— Activity —
Print the entries below exactly as they appear, from the first line up to and including the line with "Zadania możesz porządkować". Do not print any pictures.

(Collection entries)

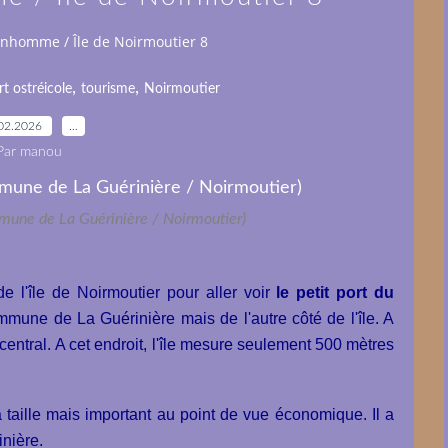
onhomme / Île de Noirmoutier 8
,
,
rt ostréicole
tourisme
Noirmoutier
02.2026
…
Par manou
une de La Guérinière / Noirmoutier)
 l'île de Noirmoutier pour aller voir
le petit port du
ommune de La Guérinière mais de l'autre côté de l'île. A
er central. A cet endroit, l'île mesure seulement 500 mètres
a taille mais important au point de vue économique. Il a
inière.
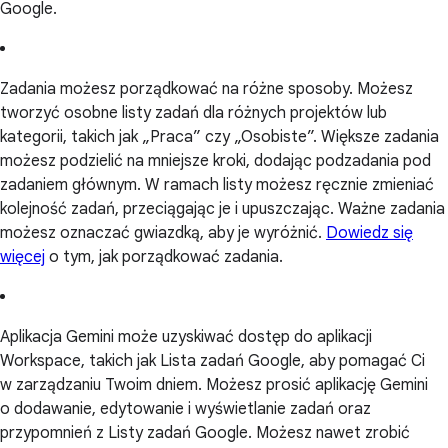
Google.
Zadania możesz porządkować na różne sposoby. Możesz
tworzyć osobne listy zadań dla różnych projektów lub
kategorii, takich jak „Praca” czy „Osobiste”. Większe zadania
możesz podzielić na mniejsze kroki, dodając podzadania pod
zadaniem głównym. W ramach listy możesz ręcznie zmieniać
kolejność zadań, przeciągając je i upuszczając. Ważne zadania
możesz oznaczać gwiazdką, aby je wyróżnić.
Dowiedz się
więcej
o tym, jak porządkować zadania.
Aplikacja Gemini może uzyskiwać dostęp do aplikacji
Workspace, takich jak Lista zadań Google, aby pomagać Ci
w zarządzaniu Twoim dniem. Możesz prosić aplikację Gemini
o dodawanie, edytowanie i wyświetlanie zadań oraz
przypomnień z Listy zadań Google. Możesz nawet zrobić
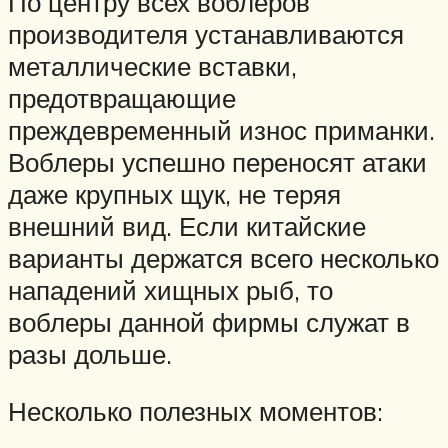
По центру всех воблеров
производителя устанавливаются
металлические вставки,
предотвращающие
преждевременный износ приманки.
Воблеры успешно переносят атаки
даже крупных щук, не теряя
внешний вид. Если китайские
варианты держатся всего несколько
нападений хищных рыб, то
воблеры данной фирмы служат в
разы дольше.
Несколько полезных моментов:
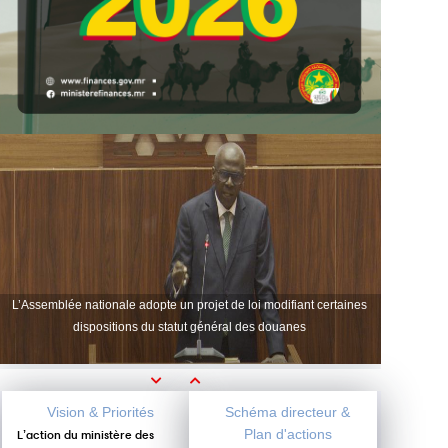
L’Assemblée nationale adopte un projet de loi modifiant certaines
dispositions du statut général des douanes
Previous
Next
Vision & Priorités
Schéma directeur &
Plan d'actions
L’action du ministère des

— Answer area —
onhomme / Île de Noirmoutier 8
,
,
rt ostréicole
tourisme
Noirmoutier
02.2026
…
Par manou
une de La Guérinière / Noirmoutier)
 l'île de Noirmoutier pour aller voir
le petit port du
ommune de La Guérinière mais de l'autre côté de l'île. A
er central. A cet endroit, l'île mesure seulement 500 mètres
a taille mais important au point de vue économique. Il a
inière.
Google.
Zadania możesz porządkować na różne sposoby. Możesz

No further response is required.